Minority shareholders of BGL are crying foul over the move. Next year, the company is planning to go for overseas trading operations in coal and bio-diesel, which could yield huge profits
Karnataka-based Bhuruka Gases Ltd (BGL), a unit of the Bhoruka Group, is planning to buy out the entire stake of its minority shareholders in the company at Rs41 per share and has called for an extra-ordinary general meeting on 24th December for the same.
“The company’s management is not interested in trading. Not more than 50 shares are traded in a day. The company has to pay unnecessary fees,” said R Srinivasan, legal manager and compliance officer, BGL.
While the company says that it wishes to delist to cut costs, minority shareholders are crying foul, looking at what they call the good future business prospects of the company.
“I am of the opinion that the promoters are using their majority shareholding to take away the ‘benefits of proposed prosperity’ of the company from the minority shareholders,” said Shreyansh Sanghani, a minority shareholder in BGL.
According to media reports, BGL is planning to invest in overseas trading operations in coal and bio-diesel by next year, through Bhoruka Overseas Pte Ltd, its investment unit based in Singapore.
BGL said that it is offering Rs41 per share to minority shareholders. Earlier in 2008, BGL’s auditors arrived at a valuation of Rs38.12 per share; however, its directors claimed to have offered Rs41 per share to minority shareholders. BGL’s book value is Rs35.85 per share. “We are paying a good market price of Rs41 today and the method we have adopted is as per SEBI’s delisting guidelines,” added Mr Srinivasan.
However, the final offer price will be decided by the Karnataka High Court once BGL passes a resolution it its EGM next week.
According to a filing by the company to the Bombay Stock Exchange in August 2008, BGL’s board had approved a letter (proposal) received from Bhuruka Gases Holdings Pvt Ltd expressing their desire to acquire the shares from the shareholders, in line with the SEBI (Delisting of Securities) Guidelines 2003.
The company has not paid any dividend since 1995 citing losses due to increased competition and a hike in power costs. According to the director’s report, BGL did not make any dividend payout for the year ended 31 March 2009 due to its long-term growth and huge funds requirement.
In 1995, BGL was examined by the committee of the Board for Industrial and Financial Reconstruction (BIFR) due to continuing losses in power generation and increased competition.
The BIFR committee suggested that BGL reduce its share capital by reducing its face value per share from Rs10 to Rs2.50. The Government of India has also given the company concessions in power and tax installments. The company also received an interest subsidy of 25%-30% from IDBI Ltd and ICICI Bank Ltd on outstanding amounts due since 1995.

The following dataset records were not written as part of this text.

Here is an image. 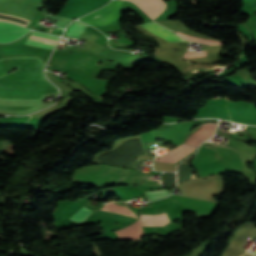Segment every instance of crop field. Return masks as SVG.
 Wrapping results in <instances>:
<instances>
[{
  "label": "crop field",
  "mask_w": 256,
  "mask_h": 256,
  "mask_svg": "<svg viewBox=\"0 0 256 256\" xmlns=\"http://www.w3.org/2000/svg\"><path fill=\"white\" fill-rule=\"evenodd\" d=\"M211 124H203L196 127L178 147L174 148L169 153L159 157L156 160L177 163L180 159L191 154L198 148L202 141L212 136L217 125Z\"/></svg>",
  "instance_id": "obj_1"
},
{
  "label": "crop field",
  "mask_w": 256,
  "mask_h": 256,
  "mask_svg": "<svg viewBox=\"0 0 256 256\" xmlns=\"http://www.w3.org/2000/svg\"><path fill=\"white\" fill-rule=\"evenodd\" d=\"M121 2L122 1L112 0L105 7L86 15L79 20L93 26L104 25L118 18Z\"/></svg>",
  "instance_id": "obj_2"
},
{
  "label": "crop field",
  "mask_w": 256,
  "mask_h": 256,
  "mask_svg": "<svg viewBox=\"0 0 256 256\" xmlns=\"http://www.w3.org/2000/svg\"><path fill=\"white\" fill-rule=\"evenodd\" d=\"M28 31L30 30L26 28H22L6 22H0V42L6 43L13 41Z\"/></svg>",
  "instance_id": "obj_3"
},
{
  "label": "crop field",
  "mask_w": 256,
  "mask_h": 256,
  "mask_svg": "<svg viewBox=\"0 0 256 256\" xmlns=\"http://www.w3.org/2000/svg\"><path fill=\"white\" fill-rule=\"evenodd\" d=\"M142 28L148 30L149 32L161 37L162 39L170 42H186L181 37L171 34L173 32L165 29L164 27L154 23V22H147L139 24Z\"/></svg>",
  "instance_id": "obj_4"
},
{
  "label": "crop field",
  "mask_w": 256,
  "mask_h": 256,
  "mask_svg": "<svg viewBox=\"0 0 256 256\" xmlns=\"http://www.w3.org/2000/svg\"><path fill=\"white\" fill-rule=\"evenodd\" d=\"M135 2L137 5L139 4L135 0H131ZM139 6L151 17L155 18L158 14H160L165 8V3L163 0H142Z\"/></svg>",
  "instance_id": "obj_5"
},
{
  "label": "crop field",
  "mask_w": 256,
  "mask_h": 256,
  "mask_svg": "<svg viewBox=\"0 0 256 256\" xmlns=\"http://www.w3.org/2000/svg\"><path fill=\"white\" fill-rule=\"evenodd\" d=\"M32 34L42 36V37L52 38V39H56V40L59 39V37L48 35V34L38 33L36 31H33ZM30 37L56 43V41H52V40H48V39H44V38H40V37H36V36H32V35ZM32 38H29V40L27 39L28 40L26 42L27 45H33V46H39V47H45V48H51V49H53L55 46L54 43L36 40V39H32Z\"/></svg>",
  "instance_id": "obj_6"
},
{
  "label": "crop field",
  "mask_w": 256,
  "mask_h": 256,
  "mask_svg": "<svg viewBox=\"0 0 256 256\" xmlns=\"http://www.w3.org/2000/svg\"><path fill=\"white\" fill-rule=\"evenodd\" d=\"M92 214L93 215H100V216H110V217H114V218H117V219L129 221V222H133L136 219L135 217H131V216L123 215V214H118V213L102 211V210L94 211Z\"/></svg>",
  "instance_id": "obj_7"
},
{
  "label": "crop field",
  "mask_w": 256,
  "mask_h": 256,
  "mask_svg": "<svg viewBox=\"0 0 256 256\" xmlns=\"http://www.w3.org/2000/svg\"><path fill=\"white\" fill-rule=\"evenodd\" d=\"M86 27L87 25L74 22L70 30L67 32V35L79 38Z\"/></svg>",
  "instance_id": "obj_8"
},
{
  "label": "crop field",
  "mask_w": 256,
  "mask_h": 256,
  "mask_svg": "<svg viewBox=\"0 0 256 256\" xmlns=\"http://www.w3.org/2000/svg\"><path fill=\"white\" fill-rule=\"evenodd\" d=\"M92 210L87 209L85 207L81 208L79 211H77L70 220L76 221L81 223L90 213Z\"/></svg>",
  "instance_id": "obj_9"
},
{
  "label": "crop field",
  "mask_w": 256,
  "mask_h": 256,
  "mask_svg": "<svg viewBox=\"0 0 256 256\" xmlns=\"http://www.w3.org/2000/svg\"><path fill=\"white\" fill-rule=\"evenodd\" d=\"M176 33L182 35L187 40L192 41V42L205 43V44H219L220 43V42H217V41H214V40H210V39L196 38V37L184 35V34L179 33V32H176Z\"/></svg>",
  "instance_id": "obj_10"
},
{
  "label": "crop field",
  "mask_w": 256,
  "mask_h": 256,
  "mask_svg": "<svg viewBox=\"0 0 256 256\" xmlns=\"http://www.w3.org/2000/svg\"><path fill=\"white\" fill-rule=\"evenodd\" d=\"M145 193L147 194L149 200H156L161 197L167 196L170 192H168L166 190H158V191H149V192H145Z\"/></svg>",
  "instance_id": "obj_11"
},
{
  "label": "crop field",
  "mask_w": 256,
  "mask_h": 256,
  "mask_svg": "<svg viewBox=\"0 0 256 256\" xmlns=\"http://www.w3.org/2000/svg\"><path fill=\"white\" fill-rule=\"evenodd\" d=\"M199 56H205V50L199 51V52L191 51V52L185 53V57H199Z\"/></svg>",
  "instance_id": "obj_12"
},
{
  "label": "crop field",
  "mask_w": 256,
  "mask_h": 256,
  "mask_svg": "<svg viewBox=\"0 0 256 256\" xmlns=\"http://www.w3.org/2000/svg\"><path fill=\"white\" fill-rule=\"evenodd\" d=\"M192 174V173H191ZM192 177L194 178V176L192 175Z\"/></svg>",
  "instance_id": "obj_13"
},
{
  "label": "crop field",
  "mask_w": 256,
  "mask_h": 256,
  "mask_svg": "<svg viewBox=\"0 0 256 256\" xmlns=\"http://www.w3.org/2000/svg\"><path fill=\"white\" fill-rule=\"evenodd\" d=\"M253 1H255V2H256V0H253Z\"/></svg>",
  "instance_id": "obj_14"
}]
</instances>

BGL has a track record of non-transparency in terms of disseminating information through stock exchanges. For example, a note (number 4) to the 2007-08 accounts, from the BSE site, said: “Merger proposal of Calibration Gas India Ltd, wholly owned subsidiary with the company, is since approved by the Honourable High Court of Karnataka and completion of other related formalities is under progress.”
But another note (number 3) to the results of the first quarter ending 30 June 2008, said: “Merger application of Calibration Gas India Ltd, wholly owned subsidiary with the company, is pending before (the) Honourable High Court of Karnataka.”
BGL shares were last traded on BSE with a closing price of Rs40 on 24 November 2008. Since then neither the BSE nor the Bangalore Stock Exchange, where the scrip was listed, has any information on BGL and its shares.